Customers leaving marketing behind?
That is an assertion made in the subhead of an article in a special section of today's Wall Street Journal on Web 2.0 and marketing. While it may be exaggerated (what headlines aren't?), the article -- written by professors from Babson College and Bentley College -- drilled into the fact that consumers (including those of enterprise products and services) are getting the information, knowledge and valuable interaction with peers online in order to make decisions. The implication is that this decision-making increasingly is taking place without the influence of marketers.

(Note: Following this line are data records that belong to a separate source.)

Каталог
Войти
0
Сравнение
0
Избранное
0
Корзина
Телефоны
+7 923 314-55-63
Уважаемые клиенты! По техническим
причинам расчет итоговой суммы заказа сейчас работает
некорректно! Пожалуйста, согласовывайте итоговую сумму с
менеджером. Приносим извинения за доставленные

Based upon research among marketers that have tried to harness social media marketing, the authors offer a "guide" to marketers that still are trying to determine where to start. It covers some well-trodden tactics:
- Give customers a forum to offer ideas for new offerings
- Allow customers the opportunity to interact among themselves on a company-branded community
- Determine where the peer influence is taking place outside the company's site and join carefully
- Don't sell; solve
- Let go of the urge to control the conversation
The article explored the topic of social media marketing in a way I've been talking with a lot of clients lately -- namely that it should be done mainly from a customer-centric perspective. This needs to be done within the context of a strategy to ensure that the tactics used are going to provide the return on what is mostly a time investment. Based upon this last point, I disagreed with the last piece of advice the authors of this article provide:
I've found when working with clients that that is an approach many companies take only to find that initial social media efforts are not successful. Throwing stuff at the wall and seeing what sticks will almost never provide that return.